§ **Extract**
______

On the Inspection of Anti-Virus Source Code to Demonstrate the Lack of Offensive Cyber Capabilities

A recent AP story notes that senior U.S. intelligence officials have advised Congress to steer well clear of Kaspersky's products. In response to such U.S. government concerns, Eugene Kaspersky has offered to allow the inspection of the source code of his anti-virus products.

Without commenting one way or another on the underlying matter, that is, whether or not Kaspersky security products have any built-in offensive cyber capabilities, I note that even a source code inspection may not shed much light on the matter. At best, it could rule out the possibility that the products themselves have no specific offensive cyber capabilities. However, even if this were true, it is easy to imagine that those products might be used to facilitate an attack.

The reason is that the source code of such products (i.e., the program) is different than the malware databases off of which these products operate. The malware databases contain “signatures” of known malware. The program compares the signature of incoming files against signatures in the databases and blocks incoming files whose signatures match something in the databases. Thus, the protective value of any signature-based malware protection program (most antivirus products qualify as such) depends on having as many signatures in the relevant databases as possible, and not on the program per se, which simply does the comparison.

What if the malware database does not contain the signature of malware X, which happens to originate from Russian intelligence? The product will not detect it, and malware X will penetrate to the user’s machine and do its offensive dirty work.

______

§ **Dataset content**
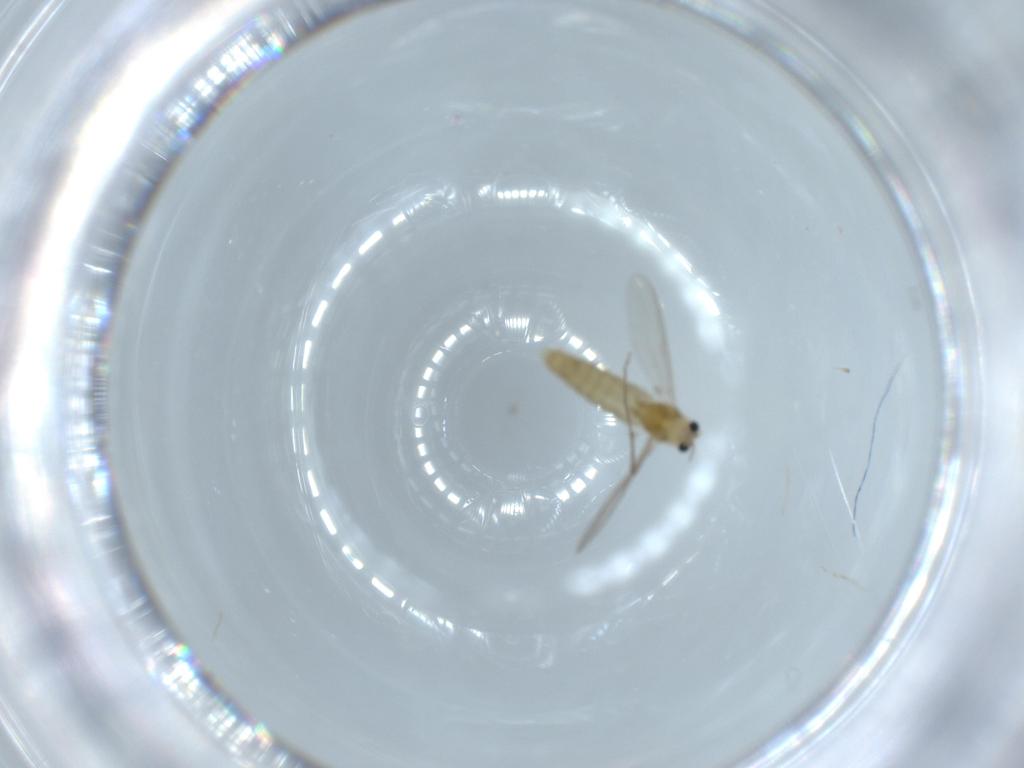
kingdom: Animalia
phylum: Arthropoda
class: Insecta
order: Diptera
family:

______

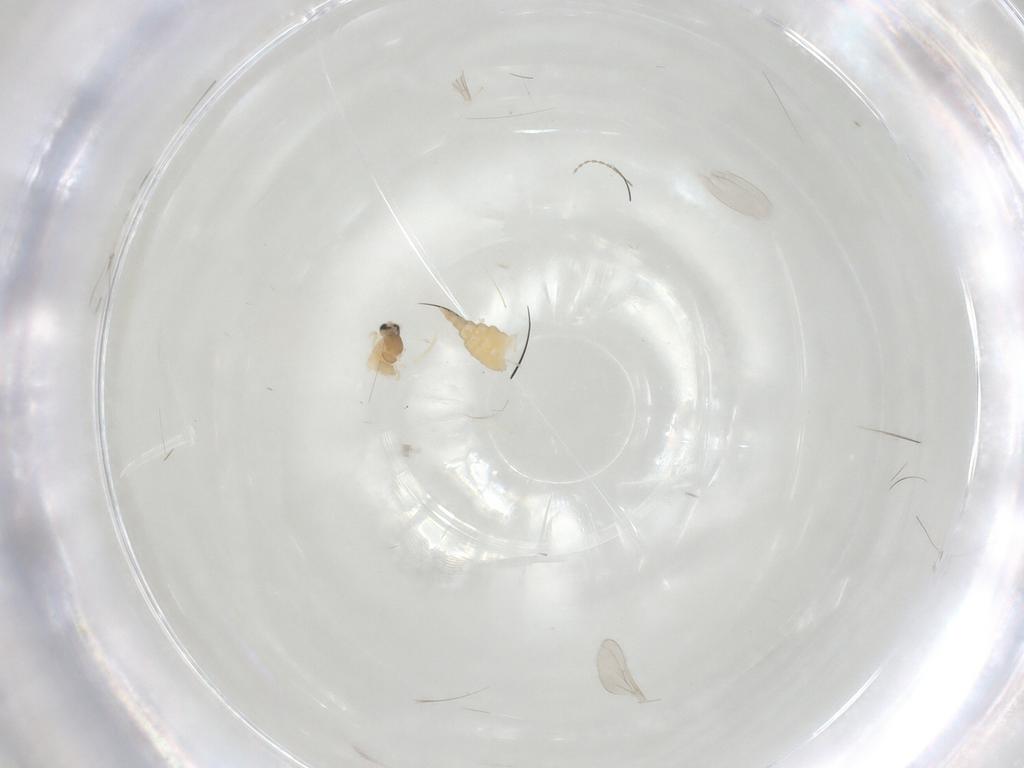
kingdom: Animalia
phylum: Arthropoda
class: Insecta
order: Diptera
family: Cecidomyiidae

______

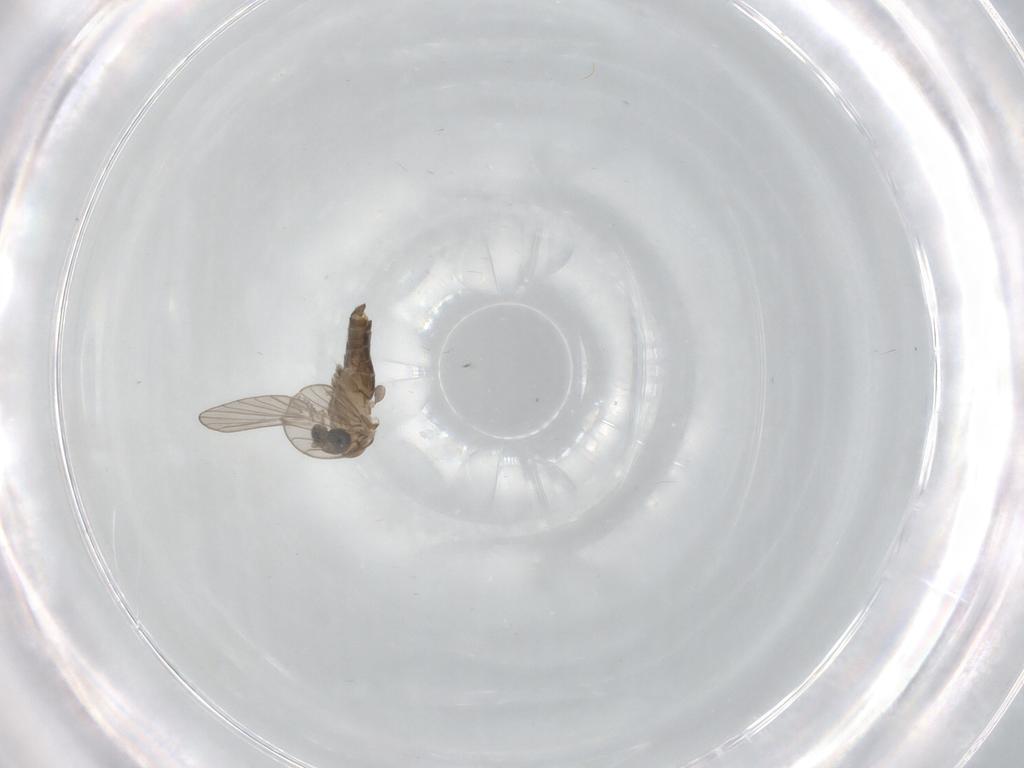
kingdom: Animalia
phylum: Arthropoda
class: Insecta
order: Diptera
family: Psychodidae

______

§ **Exercise A**
According to the article on inspecting Kaspersky's anti-virus source code, what do the malware databases contain?
§ **Exercise B**
List every person, organization, or government body named in the article on inspecting Kaspersky's anti-virus source code.
§ **Exercise C**
Extend the article on inspecting Kaspersky's anti-virus source code, picking up after its last paragraph.

§ **Expected answer A**
"Signatures" of known malware.

§ **Expected answer B**
- AP
- senior U.S. intelligence officials
- Congress
- the U.S. government
- Eugene Kaspersky
- Russian intelligence

§ **Expected answer C**
Why did the database not contain X’s signature? This is the critical question—and it’s impossible to answer. Here are two possibilities:

1. The signature of X may be missing for entirely innocent reasons—all malware databases are incomplete, and the completeness of coverage of extant threats is a point on which security vendors compete. The incomplete nature of coverage for any given product is why many people, me included, run second and third opinion anti-malware products—we wish to increase the probability of detection so that something not caught by product A is caught by product B or C.
2. X’s signature may be missing for less innocent reasons as well—perhaps Russian intelligence asked the vendor to refrain from including it in the database.

From the outside, there’s no way to tell whether either is true.

Would inspection of the malware database help? Not really. Such inspection would reveal only what can be caught, not what can’t be caught. The only way to shed light on whether X was deliberately omitted from the database would be if X’s signature was present in the databases of a number of other security product providers—if that were true, then one could conclude either that Kaspersky deliberately omitted X’s signature, or that Kaspersky’s product was considerably less sophisticated than those of its competitors. But again, the information derived could not differentiate between these two outcomes.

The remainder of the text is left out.